Socket-level programming isn't our first choice for solving
client-server problems. Sockets are nicely supported by Python, however,
giving us a way to create a new protocol when the vast collection of
existing internetworking protocols are inadequate.
Client-server applications include a client-side program, a
server, a connection and a protocol for communication betweem the two
processes. One of the most popular and enduring suite of client-server
protocols is based on the Internetworking protocol: TCP/IP. For more
information in TCP/IP, see Internetworking with
TCP/IP [Comer95].
All of the TCP/IP protocols are based on the basic
socket. A socket is a handy metaphor for the way
that the Transport Control Protocol (TCP) reliably moves a stream of
bytes between two processes.
The socket
module includes a number of
functions to create and connect sockets. Once connected, a socket
behaves essentially like a file: it can be read from and written to.
When we are finished with a socket, we can close it, releasing the
network resources that were tied up by our processing.
When a client application communicates with a server, the client
does three things: it establishes the connection, it sends the request
and it reads the reply from the server. For some client-server
relationships, like a databsae server, there may be multiple requests
and replies. For other client-server requests, for example, the HTTP
protocol, a single request may involve a number of replies.
To establish a connection, the client needs two basic facts
about the server: the IP address and a port number. The IP address
identifies the specific computer (or host) that will handle the
request. The port number identifies the application program that will
process the request on that host. A typical host will respond to
requests on numerous ports. The port numbers prevent requests from
being sent to the wrong application program. Port numbers are defined
by several standards. Examples include FTP (port 21) and HTTP (port
80).
A client program makes requests to a server by using the
following outline of processing.

# Task list
1. Using the socket programming text, restate the part that begins at the words "When a client" and stops after "number of replies.", substituting "SMTP" for "HTTP".
2. According to the socket programming text, which two facts about the server does a client need in order to establish a connection?

# Data section
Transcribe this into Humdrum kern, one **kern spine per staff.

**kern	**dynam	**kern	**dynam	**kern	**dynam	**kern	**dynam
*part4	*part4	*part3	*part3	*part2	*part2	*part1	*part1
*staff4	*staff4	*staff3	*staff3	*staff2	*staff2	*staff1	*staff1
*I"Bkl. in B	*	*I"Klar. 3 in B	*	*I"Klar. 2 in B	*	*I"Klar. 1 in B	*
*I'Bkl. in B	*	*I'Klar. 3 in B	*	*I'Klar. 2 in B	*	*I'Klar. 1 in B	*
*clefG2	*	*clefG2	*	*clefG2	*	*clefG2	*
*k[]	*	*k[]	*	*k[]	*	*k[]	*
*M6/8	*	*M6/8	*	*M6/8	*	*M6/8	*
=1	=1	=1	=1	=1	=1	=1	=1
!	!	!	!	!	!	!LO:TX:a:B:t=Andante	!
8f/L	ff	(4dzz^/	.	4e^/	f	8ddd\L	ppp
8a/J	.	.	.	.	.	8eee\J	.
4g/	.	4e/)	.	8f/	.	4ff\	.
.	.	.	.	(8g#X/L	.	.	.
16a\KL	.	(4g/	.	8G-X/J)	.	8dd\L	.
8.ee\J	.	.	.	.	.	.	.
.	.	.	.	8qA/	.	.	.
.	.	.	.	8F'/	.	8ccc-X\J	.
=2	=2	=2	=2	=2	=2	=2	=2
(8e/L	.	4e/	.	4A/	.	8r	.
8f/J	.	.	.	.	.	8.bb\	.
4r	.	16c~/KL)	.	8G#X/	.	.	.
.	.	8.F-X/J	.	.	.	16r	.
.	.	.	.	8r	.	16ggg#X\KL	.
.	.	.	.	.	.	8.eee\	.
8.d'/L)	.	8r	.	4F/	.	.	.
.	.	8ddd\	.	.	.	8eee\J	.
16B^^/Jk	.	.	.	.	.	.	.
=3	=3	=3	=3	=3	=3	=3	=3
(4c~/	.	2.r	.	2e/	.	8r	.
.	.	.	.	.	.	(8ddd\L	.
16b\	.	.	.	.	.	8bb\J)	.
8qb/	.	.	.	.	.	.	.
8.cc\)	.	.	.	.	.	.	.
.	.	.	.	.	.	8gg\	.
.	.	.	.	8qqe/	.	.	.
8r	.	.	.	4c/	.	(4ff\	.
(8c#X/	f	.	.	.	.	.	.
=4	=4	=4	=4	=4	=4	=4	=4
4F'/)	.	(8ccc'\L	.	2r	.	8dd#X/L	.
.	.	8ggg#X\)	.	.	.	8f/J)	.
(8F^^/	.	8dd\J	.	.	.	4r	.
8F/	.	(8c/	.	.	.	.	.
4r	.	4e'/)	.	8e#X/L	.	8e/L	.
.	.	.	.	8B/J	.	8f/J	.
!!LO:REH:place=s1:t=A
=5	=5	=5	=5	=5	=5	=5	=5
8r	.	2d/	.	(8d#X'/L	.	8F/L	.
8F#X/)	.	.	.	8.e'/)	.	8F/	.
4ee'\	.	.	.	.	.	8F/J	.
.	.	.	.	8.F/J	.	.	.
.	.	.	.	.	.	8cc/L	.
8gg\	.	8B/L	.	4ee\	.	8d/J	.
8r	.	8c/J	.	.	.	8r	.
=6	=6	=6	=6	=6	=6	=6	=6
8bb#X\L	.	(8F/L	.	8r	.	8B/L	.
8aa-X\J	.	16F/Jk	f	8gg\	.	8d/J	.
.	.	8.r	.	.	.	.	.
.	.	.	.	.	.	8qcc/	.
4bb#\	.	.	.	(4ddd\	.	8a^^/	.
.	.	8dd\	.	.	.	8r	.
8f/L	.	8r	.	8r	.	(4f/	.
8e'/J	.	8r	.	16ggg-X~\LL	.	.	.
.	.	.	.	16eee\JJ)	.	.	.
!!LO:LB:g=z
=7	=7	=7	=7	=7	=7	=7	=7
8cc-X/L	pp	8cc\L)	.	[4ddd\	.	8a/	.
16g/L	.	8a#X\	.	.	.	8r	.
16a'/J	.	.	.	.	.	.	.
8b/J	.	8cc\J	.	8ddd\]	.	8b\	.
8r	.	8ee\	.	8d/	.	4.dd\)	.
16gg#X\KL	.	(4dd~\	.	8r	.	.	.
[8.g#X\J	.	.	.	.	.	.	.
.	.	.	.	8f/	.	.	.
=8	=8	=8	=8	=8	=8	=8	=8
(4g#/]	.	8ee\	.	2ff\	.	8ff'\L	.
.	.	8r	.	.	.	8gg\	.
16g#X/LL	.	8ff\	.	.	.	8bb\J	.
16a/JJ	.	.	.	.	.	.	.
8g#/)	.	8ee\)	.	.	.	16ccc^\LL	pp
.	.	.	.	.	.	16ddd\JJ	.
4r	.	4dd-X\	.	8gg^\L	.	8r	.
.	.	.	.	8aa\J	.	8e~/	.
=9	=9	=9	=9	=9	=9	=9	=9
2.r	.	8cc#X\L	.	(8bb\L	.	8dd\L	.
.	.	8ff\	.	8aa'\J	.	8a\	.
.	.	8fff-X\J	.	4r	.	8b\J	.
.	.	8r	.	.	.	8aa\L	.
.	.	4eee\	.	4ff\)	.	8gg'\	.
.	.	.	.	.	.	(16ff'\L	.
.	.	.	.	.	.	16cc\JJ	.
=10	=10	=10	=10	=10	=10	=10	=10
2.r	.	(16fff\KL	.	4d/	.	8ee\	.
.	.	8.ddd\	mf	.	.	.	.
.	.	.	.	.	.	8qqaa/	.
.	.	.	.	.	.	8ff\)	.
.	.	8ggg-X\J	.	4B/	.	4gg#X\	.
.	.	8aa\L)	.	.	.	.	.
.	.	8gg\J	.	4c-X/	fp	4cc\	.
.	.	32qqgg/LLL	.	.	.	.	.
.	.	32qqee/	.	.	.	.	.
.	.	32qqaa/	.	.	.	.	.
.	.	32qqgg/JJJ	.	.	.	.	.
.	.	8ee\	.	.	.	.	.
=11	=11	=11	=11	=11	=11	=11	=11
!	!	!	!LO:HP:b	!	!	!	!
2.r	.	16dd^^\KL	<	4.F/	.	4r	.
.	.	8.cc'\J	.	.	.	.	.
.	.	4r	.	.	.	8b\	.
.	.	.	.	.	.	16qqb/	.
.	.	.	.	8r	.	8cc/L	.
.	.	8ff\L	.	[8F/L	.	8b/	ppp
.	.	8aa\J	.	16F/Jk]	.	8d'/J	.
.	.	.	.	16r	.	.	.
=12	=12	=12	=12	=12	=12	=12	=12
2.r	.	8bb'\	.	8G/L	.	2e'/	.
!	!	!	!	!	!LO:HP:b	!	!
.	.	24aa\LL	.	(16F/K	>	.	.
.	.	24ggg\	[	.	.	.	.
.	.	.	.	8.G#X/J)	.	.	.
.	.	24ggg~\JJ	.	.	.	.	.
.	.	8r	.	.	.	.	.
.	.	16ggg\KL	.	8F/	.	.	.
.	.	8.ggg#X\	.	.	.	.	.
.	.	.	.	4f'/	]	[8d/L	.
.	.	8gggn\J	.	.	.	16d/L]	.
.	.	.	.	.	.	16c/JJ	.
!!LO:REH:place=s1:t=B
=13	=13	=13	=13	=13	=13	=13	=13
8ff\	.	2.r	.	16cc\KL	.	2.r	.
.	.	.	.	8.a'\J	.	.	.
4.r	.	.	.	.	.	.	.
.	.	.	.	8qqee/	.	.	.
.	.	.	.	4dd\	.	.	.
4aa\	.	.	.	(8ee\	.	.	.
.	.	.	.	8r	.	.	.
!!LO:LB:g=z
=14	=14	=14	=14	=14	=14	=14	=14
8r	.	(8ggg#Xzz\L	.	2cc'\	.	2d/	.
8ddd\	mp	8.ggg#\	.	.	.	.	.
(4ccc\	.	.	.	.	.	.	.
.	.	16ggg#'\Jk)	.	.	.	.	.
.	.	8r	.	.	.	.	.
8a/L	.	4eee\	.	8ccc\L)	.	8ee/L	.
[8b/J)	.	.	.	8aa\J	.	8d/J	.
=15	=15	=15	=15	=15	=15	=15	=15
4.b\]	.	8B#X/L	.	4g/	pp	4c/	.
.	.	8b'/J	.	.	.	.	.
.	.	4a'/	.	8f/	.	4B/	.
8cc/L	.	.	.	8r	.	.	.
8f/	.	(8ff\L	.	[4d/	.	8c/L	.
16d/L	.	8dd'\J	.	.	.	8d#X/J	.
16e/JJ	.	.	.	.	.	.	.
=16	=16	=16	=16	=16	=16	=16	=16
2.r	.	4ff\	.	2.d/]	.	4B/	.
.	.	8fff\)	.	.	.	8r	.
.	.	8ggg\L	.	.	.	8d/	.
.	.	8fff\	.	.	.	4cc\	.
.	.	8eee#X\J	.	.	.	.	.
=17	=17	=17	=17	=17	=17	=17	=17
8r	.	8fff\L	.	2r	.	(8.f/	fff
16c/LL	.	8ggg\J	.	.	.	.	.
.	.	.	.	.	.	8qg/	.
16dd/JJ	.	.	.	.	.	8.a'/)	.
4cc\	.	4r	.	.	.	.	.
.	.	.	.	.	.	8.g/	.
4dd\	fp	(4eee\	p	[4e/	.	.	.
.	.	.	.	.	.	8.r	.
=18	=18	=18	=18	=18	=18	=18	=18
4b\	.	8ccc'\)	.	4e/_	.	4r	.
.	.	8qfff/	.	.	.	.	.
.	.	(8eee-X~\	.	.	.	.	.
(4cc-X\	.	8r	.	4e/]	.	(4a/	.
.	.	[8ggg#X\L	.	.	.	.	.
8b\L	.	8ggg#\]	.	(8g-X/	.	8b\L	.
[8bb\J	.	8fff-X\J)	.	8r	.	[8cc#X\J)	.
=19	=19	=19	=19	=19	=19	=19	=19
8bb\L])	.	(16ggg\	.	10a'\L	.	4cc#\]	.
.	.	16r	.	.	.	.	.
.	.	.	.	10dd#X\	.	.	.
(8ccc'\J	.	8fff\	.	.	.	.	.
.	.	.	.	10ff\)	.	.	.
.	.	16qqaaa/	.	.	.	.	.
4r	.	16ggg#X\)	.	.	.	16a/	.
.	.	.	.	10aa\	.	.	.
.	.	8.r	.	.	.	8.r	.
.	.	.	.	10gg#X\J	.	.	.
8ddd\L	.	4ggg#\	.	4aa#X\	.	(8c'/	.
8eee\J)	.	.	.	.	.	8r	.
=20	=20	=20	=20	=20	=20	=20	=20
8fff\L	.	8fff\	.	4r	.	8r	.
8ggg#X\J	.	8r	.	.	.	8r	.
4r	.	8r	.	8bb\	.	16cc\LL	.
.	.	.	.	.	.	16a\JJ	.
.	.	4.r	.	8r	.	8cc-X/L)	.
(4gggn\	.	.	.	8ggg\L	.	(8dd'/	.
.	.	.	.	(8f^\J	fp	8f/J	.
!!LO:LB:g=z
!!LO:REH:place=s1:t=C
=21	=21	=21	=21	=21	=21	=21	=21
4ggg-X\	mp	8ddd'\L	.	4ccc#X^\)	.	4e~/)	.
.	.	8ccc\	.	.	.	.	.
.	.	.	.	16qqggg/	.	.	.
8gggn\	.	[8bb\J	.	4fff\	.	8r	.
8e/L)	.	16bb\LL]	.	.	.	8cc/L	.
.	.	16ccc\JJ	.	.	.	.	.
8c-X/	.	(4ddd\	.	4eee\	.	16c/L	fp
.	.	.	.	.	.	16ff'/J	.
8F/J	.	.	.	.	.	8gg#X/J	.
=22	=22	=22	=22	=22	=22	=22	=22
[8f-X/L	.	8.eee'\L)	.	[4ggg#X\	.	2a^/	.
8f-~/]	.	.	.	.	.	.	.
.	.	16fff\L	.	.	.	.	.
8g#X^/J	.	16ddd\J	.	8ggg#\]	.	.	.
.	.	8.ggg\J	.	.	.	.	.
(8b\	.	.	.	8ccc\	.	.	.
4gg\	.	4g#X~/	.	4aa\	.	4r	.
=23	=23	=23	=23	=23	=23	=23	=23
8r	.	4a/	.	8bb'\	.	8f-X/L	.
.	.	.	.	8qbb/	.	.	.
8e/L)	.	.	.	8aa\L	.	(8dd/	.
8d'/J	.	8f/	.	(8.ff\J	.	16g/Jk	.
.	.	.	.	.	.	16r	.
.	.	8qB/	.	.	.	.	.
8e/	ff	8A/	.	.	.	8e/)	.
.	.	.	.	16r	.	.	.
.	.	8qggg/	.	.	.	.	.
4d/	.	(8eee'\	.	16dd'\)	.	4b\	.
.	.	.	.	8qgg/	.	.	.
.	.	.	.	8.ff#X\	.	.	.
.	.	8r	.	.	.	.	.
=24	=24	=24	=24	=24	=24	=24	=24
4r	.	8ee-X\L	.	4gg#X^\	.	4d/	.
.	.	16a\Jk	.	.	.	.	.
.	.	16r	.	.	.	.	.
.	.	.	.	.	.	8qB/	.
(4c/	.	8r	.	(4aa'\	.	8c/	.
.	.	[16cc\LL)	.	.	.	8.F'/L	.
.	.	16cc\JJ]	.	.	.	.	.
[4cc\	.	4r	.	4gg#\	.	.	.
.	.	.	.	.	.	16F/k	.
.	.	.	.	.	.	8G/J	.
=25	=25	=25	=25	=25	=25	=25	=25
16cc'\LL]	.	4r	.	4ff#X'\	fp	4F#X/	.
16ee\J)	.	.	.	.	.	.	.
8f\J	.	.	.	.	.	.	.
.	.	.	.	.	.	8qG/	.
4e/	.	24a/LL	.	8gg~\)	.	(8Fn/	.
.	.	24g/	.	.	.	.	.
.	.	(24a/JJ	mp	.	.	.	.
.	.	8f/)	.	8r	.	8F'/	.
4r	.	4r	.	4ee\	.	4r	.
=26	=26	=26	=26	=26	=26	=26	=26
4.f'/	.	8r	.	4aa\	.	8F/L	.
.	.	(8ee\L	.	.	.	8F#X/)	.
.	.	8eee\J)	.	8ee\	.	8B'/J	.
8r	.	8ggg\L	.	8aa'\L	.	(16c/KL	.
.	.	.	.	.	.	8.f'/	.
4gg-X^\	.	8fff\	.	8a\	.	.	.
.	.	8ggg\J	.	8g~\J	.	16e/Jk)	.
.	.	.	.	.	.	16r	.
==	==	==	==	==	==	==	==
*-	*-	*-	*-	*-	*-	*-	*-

# Task answers
1.
When a client application communicates with a server, the client
does three things: it establishes the connection, it sends the request
and it reads the reply from the server. For some client-server
relationships, like a databsae server, there may be multiple requests
and replies. For other client-server requests, for example, the SMTP
protocol, a single request may involve a number of replies.

2. The IP address and a port number.